*EXERCISE*
Could the entries below be retyped exactly and in full?

*MATERIAL SHOWN*
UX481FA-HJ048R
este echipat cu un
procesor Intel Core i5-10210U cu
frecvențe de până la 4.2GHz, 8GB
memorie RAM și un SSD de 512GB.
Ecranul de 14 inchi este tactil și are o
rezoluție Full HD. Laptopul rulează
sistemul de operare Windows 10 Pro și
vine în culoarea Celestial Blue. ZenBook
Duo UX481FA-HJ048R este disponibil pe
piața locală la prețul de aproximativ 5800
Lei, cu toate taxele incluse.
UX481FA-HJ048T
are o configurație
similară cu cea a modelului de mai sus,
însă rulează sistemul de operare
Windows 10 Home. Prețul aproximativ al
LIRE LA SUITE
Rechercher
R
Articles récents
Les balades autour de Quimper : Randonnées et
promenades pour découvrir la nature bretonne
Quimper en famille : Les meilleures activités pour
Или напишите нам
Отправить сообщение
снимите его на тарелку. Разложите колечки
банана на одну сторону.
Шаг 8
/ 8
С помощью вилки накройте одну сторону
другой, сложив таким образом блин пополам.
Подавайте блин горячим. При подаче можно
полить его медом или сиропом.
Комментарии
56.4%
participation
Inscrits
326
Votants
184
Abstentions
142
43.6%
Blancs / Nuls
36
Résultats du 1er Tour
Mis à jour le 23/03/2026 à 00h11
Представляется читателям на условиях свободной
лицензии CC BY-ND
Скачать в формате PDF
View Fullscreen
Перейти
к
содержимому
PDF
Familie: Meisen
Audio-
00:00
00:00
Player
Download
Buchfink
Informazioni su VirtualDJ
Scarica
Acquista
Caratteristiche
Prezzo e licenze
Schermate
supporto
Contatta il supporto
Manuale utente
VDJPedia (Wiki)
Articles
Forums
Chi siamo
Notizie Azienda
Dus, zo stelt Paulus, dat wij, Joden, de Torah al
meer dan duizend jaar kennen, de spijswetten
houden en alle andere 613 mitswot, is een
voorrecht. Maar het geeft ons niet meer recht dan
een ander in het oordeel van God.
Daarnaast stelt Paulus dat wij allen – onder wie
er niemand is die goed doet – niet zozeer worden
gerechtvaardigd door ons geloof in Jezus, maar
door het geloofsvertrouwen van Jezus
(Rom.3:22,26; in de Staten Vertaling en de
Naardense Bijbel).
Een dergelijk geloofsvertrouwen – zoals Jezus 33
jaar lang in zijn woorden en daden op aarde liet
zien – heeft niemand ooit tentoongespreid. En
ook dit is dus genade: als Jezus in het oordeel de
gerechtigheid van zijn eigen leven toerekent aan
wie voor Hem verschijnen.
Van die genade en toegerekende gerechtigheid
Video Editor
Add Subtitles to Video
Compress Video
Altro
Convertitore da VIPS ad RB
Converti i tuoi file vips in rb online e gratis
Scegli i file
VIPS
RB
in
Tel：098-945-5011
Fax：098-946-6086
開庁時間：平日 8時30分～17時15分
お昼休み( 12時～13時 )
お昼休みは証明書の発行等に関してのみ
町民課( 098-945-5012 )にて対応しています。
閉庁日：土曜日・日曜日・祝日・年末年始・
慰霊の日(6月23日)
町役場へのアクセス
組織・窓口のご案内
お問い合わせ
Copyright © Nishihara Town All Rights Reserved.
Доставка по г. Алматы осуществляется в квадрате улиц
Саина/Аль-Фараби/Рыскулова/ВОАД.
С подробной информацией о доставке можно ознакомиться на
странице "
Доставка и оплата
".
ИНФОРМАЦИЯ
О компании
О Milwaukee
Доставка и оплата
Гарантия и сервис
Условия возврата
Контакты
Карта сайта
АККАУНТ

*RESULT BELOW*
UX481FA-HJ048R
este echipat cu un
procesor Intel Core i5-10210U cu
frecvențe de până la 4.2GHz, 8GB
memorie RAM și un SSD de 512GB.
Ecranul de 14 inchi este tactil și are o
rezoluție Full HD. Laptopul rulează
sistemul de operare Windows 10 Pro și
vine în culoarea Celestial Blue. ZenBook
Duo UX481FA-HJ048R este disponibil pe
piața locală la prețul de aproximativ 5800
Lei, cu toate taxele incluse.
UX481FA-HJ048T
are o configurație
similară cu cea a modelului de mai sus,
însă rulează sistemul de operare
Windows 10 Home. Prețul aproximativ al
LIRE LA SUITE
Rechercher
R
Articles récents
Les balades autour de Quimper : Randonnées et
promenades pour découvrir la nature bretonne
Quimper en famille : Les meilleures activités pour
Или напишите нам
Отправить сообщение
снимите его на тарелку. Разложите колечки
банана на одну сторону.
Шаг 8
/ 8
С помощью вилки накройте одну сторону
другой, сложив таким образом блин пополам.
Подавайте блин горячим. При подаче можно
полить его медом или сиропом.
Комментарии
56.4%
participation
Inscrits
326
Votants
184
Abstentions
142
43.6%
Blancs / Nuls
36
Résultats du 1er Tour
Mis à jour le 23/03/2026 à 00h11
Представляется читателям на условиях свободной
лицензии CC BY-ND
Скачать в формате PDF
View Fullscreen
Перейти
к
содержимому
PDF
Familie: Meisen
Audio-
00:00
00:00
Player
Download
Buchfink
Informazioni su VirtualDJ
Scarica
Acquista
Caratteristiche
Prezzo e licenze
Schermate
supporto
Contatta il supporto
Manuale utente
VDJPedia (Wiki)
Articles
Forums
Chi siamo
Notizie Azienda
Dus, zo stelt Paulus, dat wij, Joden, de Torah al
meer dan duizend jaar kennen, de spijswetten
houden en alle andere 613 mitswot, is een
voorrecht. Maar het geeft ons niet meer recht dan
een ander in het oordeel van God.
Daarnaast stelt Paulus dat wij allen – onder wie
er niemand is die goed doet – niet zozeer worden
gerechtvaardigd door ons geloof in Jezus, maar
door het geloofsvertrouwen van Jezus
(Rom.3:22,26; in de Staten Vertaling en de
Naardense Bijbel).
Een dergelijk geloofsvertrouwen – zoals Jezus 33
jaar lang in zijn woorden en daden op aarde liet
zien – heeft niemand ooit tentoongespreid. En
ook dit is dus genade: als Jezus in het oordeel de
gerechtigheid van zijn eigen leven toerekent aan
wie voor Hem verschijnen.
Van die genade en toegerekende gerechtigheid
Video Editor
Add Subtitles to Video
Compress Video
Altro
Convertitore da VIPS ad RB
Converti i tuoi file vips in rb online e gratis
Scegli i file
VIPS
RB
in
Tel：098-945-5011
Fax：098-946-6086
開庁時間：平日 8時30分～17時15分
お昼休み( 12時～13時 )
お昼休みは証明書の発行等に関してのみ
町民課( 098-945-5012 )にて対応しています。
閉庁日：土曜日・日曜日・祝日・年末年始・
慰霊の日(6月23日)
町役場へのアクセス
組織・窓口のご案内
お問い合わせ
Copyright © Nishihara Town All Rights Reserved.
Доставка по г. Алматы осуществляется в квадрате улиц
Саина/Аль-Фараби/Рыскулова/ВОАД.
С подробной информацией о доставке можно ознакомиться на
странице "
Доставка и оплата
".
ИНФОРМАЦИЯ
О компании
О Milwaukee
Доставка и оплата
Гарантия и сервис
Условия возврата
Контакты
Карта сайта
АККАУНТ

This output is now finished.